WHAT TO WORK ON: Without the pictures, reproduce the entries below exactly.

(SUPPLIED DATA begins)

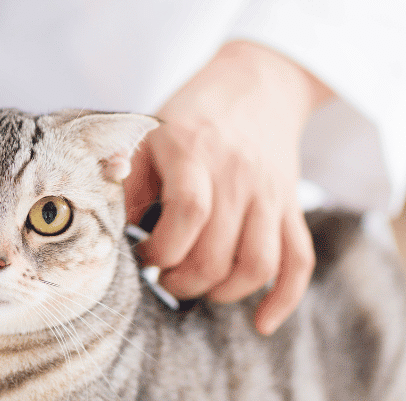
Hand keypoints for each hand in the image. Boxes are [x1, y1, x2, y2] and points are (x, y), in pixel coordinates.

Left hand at [125, 40, 332, 334]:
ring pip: (258, 264)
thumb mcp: (149, 135)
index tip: (143, 258)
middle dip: (183, 281)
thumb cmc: (190, 115)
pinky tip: (262, 323)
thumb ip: (126, 181)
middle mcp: (237, 175)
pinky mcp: (291, 207)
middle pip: (218, 251)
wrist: (257, 82)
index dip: (162, 250)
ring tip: (198, 288)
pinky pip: (299, 260)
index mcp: (194, 152)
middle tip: (164, 279)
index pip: (188, 214)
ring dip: (223, 292)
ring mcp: (269, 193)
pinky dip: (284, 298)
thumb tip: (106, 231)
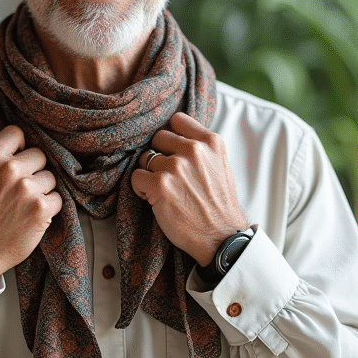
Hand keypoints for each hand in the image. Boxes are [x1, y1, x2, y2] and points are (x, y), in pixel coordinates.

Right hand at [0, 125, 62, 283]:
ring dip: (43, 190)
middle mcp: (9, 169)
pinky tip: (34, 216)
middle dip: (34, 170)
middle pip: (39, 155)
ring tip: (26, 204)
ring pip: (50, 177)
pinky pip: (58, 198)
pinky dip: (50, 208)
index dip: (20, 146)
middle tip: (22, 188)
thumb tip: (11, 147)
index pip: (17, 133)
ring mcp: (26, 189)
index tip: (20, 157)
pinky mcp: (40, 209)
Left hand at [130, 112, 248, 265]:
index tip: (172, 150)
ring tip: (166, 190)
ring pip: (145, 159)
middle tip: (170, 176)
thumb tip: (173, 133)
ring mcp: (176, 167)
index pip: (176, 120)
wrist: (221, 237)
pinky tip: (156, 199)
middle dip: (160, 155)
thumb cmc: (217, 204)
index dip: (171, 136)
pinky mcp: (160, 185)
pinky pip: (136, 177)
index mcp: (211, 141)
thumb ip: (200, 146)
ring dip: (150, 174)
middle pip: (158, 137)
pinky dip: (141, 189)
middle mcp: (194, 150)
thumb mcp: (219, 164)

(SUPPLIED DATA ends)

RESPONSE:
Hand keypoints for each hand in the image. Boxes are [x1, y1, x2, y2] and points are (x, y), in pixel coordinates.

Left hand at [125, 40, 332, 334]:
ring pip: (258, 264)
thumb mcp: (149, 135)
index tip: (143, 258)
middle dip: (183, 281)
thumb cmc: (190, 115)
pinky tip: (262, 323)
thumb ip: (126, 181)
middle mcp: (237, 175)
pinky mcp: (291, 207)
middle pip: (218, 251)
wrist: (257, 82)
index dip: (162, 250)
ring tip: (198, 288)
pinky pip: (299, 260)
index mcp: (194, 152)
middle tip: (164, 279)
index pip: (188, 214)
ring dip: (223, 292)
ring mcp: (269, 193)
pinky dip: (284, 298)
thumb tip: (106, 231)
Hand keypoints for each hand in the image. Boxes are [x1, y1, x2, y2] and points are (x, y), in pixel coordinates.

Right hand at [0, 125, 62, 283]:
ring dip: (43, 190)
middle mcp: (9, 169)
pinky tip: (34, 216)
middle dip: (34, 170)
middle pip: (39, 155)
ring tip: (26, 204)
ring pip: (50, 177)
pinky pip: (58, 198)
pinky dip: (50, 208)
index dip: (20, 146)
middle tip: (22, 188)
thumb tip: (11, 147)
index pip: (17, 133)
ring mcp: (26, 189)
index tip: (20, 157)
pinky mcp: (40, 209)
Left hand at [130, 112, 248, 265]:
index tip: (172, 150)
ring tip: (166, 190)
ring pip: (145, 159)
middle tip: (170, 176)
thumb tip: (173, 133)
ring mcp: (176, 167)
index pip: (176, 120)
wrist: (221, 237)
pinky tip: (156, 199)
middle dip: (160, 155)
thumb cmc: (217, 204)
index dip: (171, 136)
pinky mcp: (160, 185)
pinky pip: (136, 177)
index mcp: (211, 141)
thumb ip: (200, 146)
ring dip: (150, 174)
middle pip: (158, 137)
pinky dip: (141, 189)
middle mcp: (194, 150)
thumb mcp: (219, 164)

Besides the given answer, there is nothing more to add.